▸ **ARBEITSAUFTRAG 1**
Schreibe aus dem Text über Dortmund vor dem Kirchentag die Stelle von „Ausermittelt sind beide“ bis einschließlich „vor rechten Hetzern.“ genau ab.
▸ **ARBEITSAUFTRAG 2**
Setze den Text über Dortmund vor dem Kirchentag nach seinem letzten Satz fort.

***** LESETEXT *****

Bild: Das Wahrzeichen Dortmunder U begrüßt mit dem Motto des Kirchentags „W…
Dortmund taz | 80 Mann gehen am Pfingstmontag in Dortmunds Nordstadt bei
einer Massenschlägerei aufeinander los. Am Schleswiger Platz werden in dem
Einwandererviertel ein schwerer Vorschlaghammer und Molotowcocktails
eingesetzt. Von „Szenen wie im Krieg“ schreiben die Ruhr Nachrichten. Nur
zwei Tage später folgt eine Schießerei am Rand der Innenstadt, bei der ein
32-Jähriger schwer verletzt wird: Gut sind die Schlagzeilen nicht, mit
denen Dortmund in der Woche vor dem Evangelischen Kirchentag in den Medien
stand.
Ausermittelt sind beide Fälle längst nicht. Bei der Massenschlägerei ist
von „Auseinandersetzungen im Drogendealermilieu“ die Rede. Polizeipräsident
Gregor Lange erlaubt seinen Beamt*innen in der Nordstadt, wo drei von vier
Menschen einen Migrationshintergrund haben, jetzt die „strategische
Fahndung“. Damit kann die Polizei mit anlasslosen Kontrollen auch ohne
konkrete Hinweise gegen alle vorgehen, die irgendwie verdächtig wirken.
„Auf die Dortmunder Polizei können sich die Menschen verlassen“, verspricht
Lange – und warnt vor rechten Hetzern.
Denn auf Schießerei und Schlägerei sind längst typische Reflexe gefolgt:
Die „Einwanderungspolitik“ sei „völlig aus dem Ruder gelaufen“, ist et…
den Online-Kommentaren der Westfalenpost zu lesen. „Wenn abgeschoben werden
kann und muss, dann auch sofort“, heißt es dort auch. Ruhr Nachrichten und
Westdeutsche Allgemeine haben ihre Kommentarfunktion bei dem Thema ganz
abgeschaltet.

***** DATENAUSZUG *****

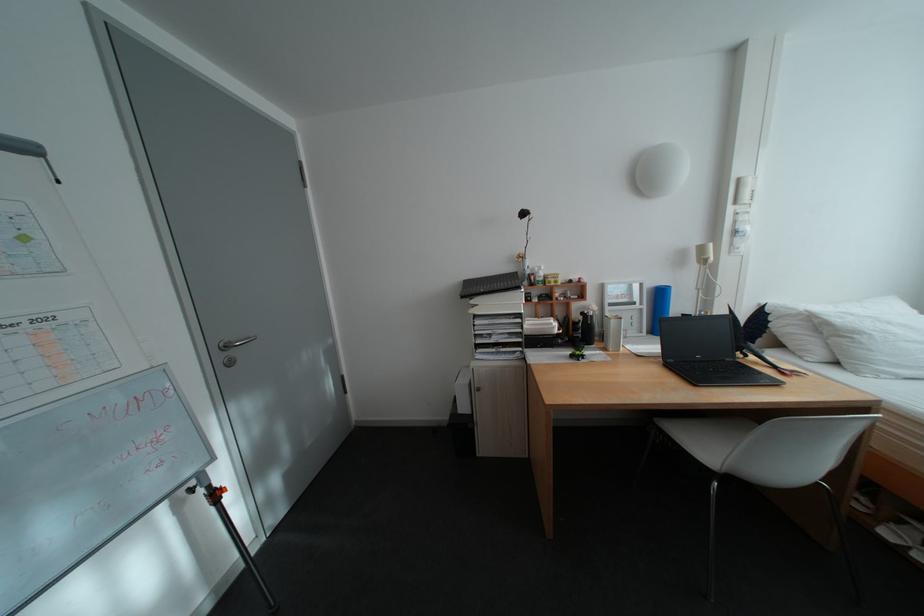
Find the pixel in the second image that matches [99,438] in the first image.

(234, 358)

*****

▸ **SCHRIFTLICHE ANTWORT 1**
Ausermittelt sind beide Fälle längst nicht. Bei der Massenschlägerei ist
von „Auseinandersetzungen im Drogendealermilieu“ die Rede. Polizeipräsident
Gregor Lange erlaubt seinen Beamt*innen in der Nordstadt, wo drei von vier
Menschen einen Migrationshintergrund haben, jetzt die „strategische
Fahndung“. Damit kann die Polizei mit anlasslosen Kontrollen auch ohne
konkrete Hinweise gegen alle vorgehen, die irgendwie verdächtig wirken.
„Auf die Dortmunder Polizei können sich die Menschen verlassen“, verspricht
Lange – und warnt vor rechten Hetzern.

▸ **SCHRIFTLICHE ANTWORT 2**
Die Sorge zeigt, wie aktuell, wichtig und mutig die Entscheidung des
Kirchentagspräsidiums rund um den Starjournalisten Hans Leyendecker war,
das evangelische Großevent mit dem roten Faden „Migration, Integration,
Anerkennung“ zu durchziehen: Die Hauptveranstaltungen spielen nicht im
reichen Dortmunder Süden, sondern rund um den Stadtkern in Nähe der
Reinoldikirche, in den Westfalenhallen, im Stadion des BVB – und eben in
der Nordstadt zwischen dem Kulturzentrum Depot, dem Fredenbaumpark und dem
Dietrich-Keuning-Haus.
## Erstaunlicher Wandel
Das Motto des Kirchentags – „Was für ein Vertrauen“ – passe bestens zu
Dortmund, findet Leyendecker. Der 70-Jährige, zuletzt Leiter des
Investigativressorts der Süddeutschen Zeitung, hat seine Karriere bei der
Westfälischen Rundschau begonnen und acht Jahre in der Stadt gelebt.
Die Metropole des östlichen Ruhrgebiets hat in den vergangenen 30 Jahren
einen erstaunlichen Wandel hingelegt. Die Schwerindustrie, die Dortmund
groß gemacht hat, ist verschwunden – mit „Minister Stein“ hat die letzte
Zeche schon 1987 dichtgemacht. Und vom einst größten Brauereistandort
Europas ist nur noch die „Dortmunder Actien-Brauerei“ übrig.
Am deutlichsten wird der „Strukturwandel“ im Stadtteil Hörde. Hier
leuchtete auf dem 2001 stillgelegten Phoenix-Stahlwerk jahrzehntelang die
„Hörder Fackel“ – ein 98 Meter hoher Kamin, auf dem die Konvertergase der
Hochöfen mit meterhohen Flammen kontrolliert abgebrannt wurden. Jetzt
stehen am künstlich angelegten Phoenixsee etwa 2.000 neue Häuser und
Wohnungen.
Wo früher malocht wurde, leben heute die Gewinner*innen des Wandels hin zum
Informations- und Dienstleistungssektor. „Dortmund ist eine
Wissenschaftsstadt – eine Stadt, in der längst nicht mehr die Schlote,
sondern die Köpfe rauchen“, erklärt SPD-Oberbürgermeister Ullrich Sierau
deshalb stolz.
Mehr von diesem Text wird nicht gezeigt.